◆ **Instructions to follow**:
Exercise in exact copying. Transcribe every entry that follows, word for word.

:::

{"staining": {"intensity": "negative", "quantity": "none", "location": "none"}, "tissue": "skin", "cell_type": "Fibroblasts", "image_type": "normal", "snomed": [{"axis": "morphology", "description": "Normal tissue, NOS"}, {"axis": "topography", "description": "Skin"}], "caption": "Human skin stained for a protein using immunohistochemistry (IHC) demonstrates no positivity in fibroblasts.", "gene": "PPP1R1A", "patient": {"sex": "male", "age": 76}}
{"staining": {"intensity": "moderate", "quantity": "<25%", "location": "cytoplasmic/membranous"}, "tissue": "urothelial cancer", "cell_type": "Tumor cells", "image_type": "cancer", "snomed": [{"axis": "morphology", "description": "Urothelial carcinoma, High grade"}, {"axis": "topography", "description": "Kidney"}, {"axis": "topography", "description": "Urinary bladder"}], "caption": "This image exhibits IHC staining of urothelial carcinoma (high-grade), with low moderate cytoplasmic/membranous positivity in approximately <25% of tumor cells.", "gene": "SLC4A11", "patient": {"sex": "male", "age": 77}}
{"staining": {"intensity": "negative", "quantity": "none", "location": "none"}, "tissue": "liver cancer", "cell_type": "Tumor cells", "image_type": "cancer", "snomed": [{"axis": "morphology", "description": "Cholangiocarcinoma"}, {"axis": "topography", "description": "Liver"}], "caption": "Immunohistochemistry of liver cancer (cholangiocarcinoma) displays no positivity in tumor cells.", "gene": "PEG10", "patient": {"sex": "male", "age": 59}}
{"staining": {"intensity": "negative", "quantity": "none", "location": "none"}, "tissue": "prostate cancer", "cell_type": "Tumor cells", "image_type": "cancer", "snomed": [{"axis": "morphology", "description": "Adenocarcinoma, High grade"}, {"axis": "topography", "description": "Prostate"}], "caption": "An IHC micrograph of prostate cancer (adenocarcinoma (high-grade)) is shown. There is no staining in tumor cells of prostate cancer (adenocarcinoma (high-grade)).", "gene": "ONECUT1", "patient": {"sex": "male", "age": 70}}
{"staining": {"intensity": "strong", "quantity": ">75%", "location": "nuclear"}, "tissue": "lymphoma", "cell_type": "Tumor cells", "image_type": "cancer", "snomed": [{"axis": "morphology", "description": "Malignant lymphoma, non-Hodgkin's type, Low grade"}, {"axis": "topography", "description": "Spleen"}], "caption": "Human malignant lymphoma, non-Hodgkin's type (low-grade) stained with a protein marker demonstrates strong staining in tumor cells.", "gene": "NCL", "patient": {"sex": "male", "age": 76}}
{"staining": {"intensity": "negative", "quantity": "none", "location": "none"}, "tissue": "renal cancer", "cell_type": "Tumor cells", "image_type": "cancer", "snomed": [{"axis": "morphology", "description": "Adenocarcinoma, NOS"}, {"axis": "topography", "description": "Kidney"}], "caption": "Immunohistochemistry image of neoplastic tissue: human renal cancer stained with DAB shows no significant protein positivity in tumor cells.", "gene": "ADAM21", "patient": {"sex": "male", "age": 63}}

:::

◆ **Task solution**:
{"staining": {"intensity": "negative", "quantity": "none", "location": "none"}, "tissue": "skin", "cell_type": "Fibroblasts", "image_type": "normal", "snomed": [{"axis": "morphology", "description": "Normal tissue, NOS"}, {"axis": "topography", "description": "Skin"}], "caption": "Human skin stained for a protein using immunohistochemistry (IHC) demonstrates no positivity in fibroblasts.", "gene": "PPP1R1A", "patient": {"sex": "male", "age": 76}}
{"staining": {"intensity": "moderate", "quantity": "<25%", "location": "cytoplasmic/membranous"}, "tissue": "urothelial cancer", "cell_type": "Tumor cells", "image_type": "cancer", "snomed": [{"axis": "morphology", "description": "Urothelial carcinoma, High grade"}, {"axis": "topography", "description": "Kidney"}, {"axis": "topography", "description": "Urinary bladder"}], "caption": "This image exhibits IHC staining of urothelial carcinoma (high-grade), with low moderate cytoplasmic/membranous positivity in approximately <25% of tumor cells.", "gene": "SLC4A11", "patient": {"sex": "male", "age": 77}}
{"staining": {"intensity": "negative", "quantity": "none", "location": "none"}, "tissue": "liver cancer", "cell_type": "Tumor cells", "image_type": "cancer", "snomed": [{"axis": "morphology", "description": "Cholangiocarcinoma"}, {"axis": "topography", "description": "Liver"}], "caption": "Immunohistochemistry of liver cancer (cholangiocarcinoma) displays no positivity in tumor cells.", "gene": "PEG10", "patient": {"sex": "male", "age": 59}}
{"staining": {"intensity": "negative", "quantity": "none", "location": "none"}, "tissue": "prostate cancer", "cell_type": "Tumor cells", "image_type": "cancer", "snomed": [{"axis": "morphology", "description": "Adenocarcinoma, High grade"}, {"axis": "topography", "description": "Prostate"}], "caption": "An IHC micrograph of prostate cancer (adenocarcinoma (high-grade)) is shown. There is no staining in tumor cells of prostate cancer (adenocarcinoma (high-grade)).", "gene": "ONECUT1", "patient": {"sex": "male", "age": 70}}
{"staining": {"intensity": "strong", "quantity": ">75%", "location": "nuclear"}, "tissue": "lymphoma", "cell_type": "Tumor cells", "image_type": "cancer", "snomed": [{"axis": "morphology", "description": "Malignant lymphoma, non-Hodgkin's type, Low grade"}, {"axis": "topography", "description": "Spleen"}], "caption": "Human malignant lymphoma, non-Hodgkin's type (low-grade) stained with a protein marker demonstrates strong staining in tumor cells.", "gene": "NCL", "patient": {"sex": "male", "age": 76}}
{"staining": {"intensity": "negative", "quantity": "none", "location": "none"}, "tissue": "renal cancer", "cell_type": "Tumor cells", "image_type": "cancer", "snomed": [{"axis": "morphology", "description": "Adenocarcinoma, NOS"}, {"axis": "topography", "description": "Kidney"}], "caption": "Immunohistochemistry image of neoplastic tissue: human renal cancer stained with DAB shows no significant protein positivity in tumor cells.", "gene": "ADAM21", "patient": {"sex": "male", "age": 63}}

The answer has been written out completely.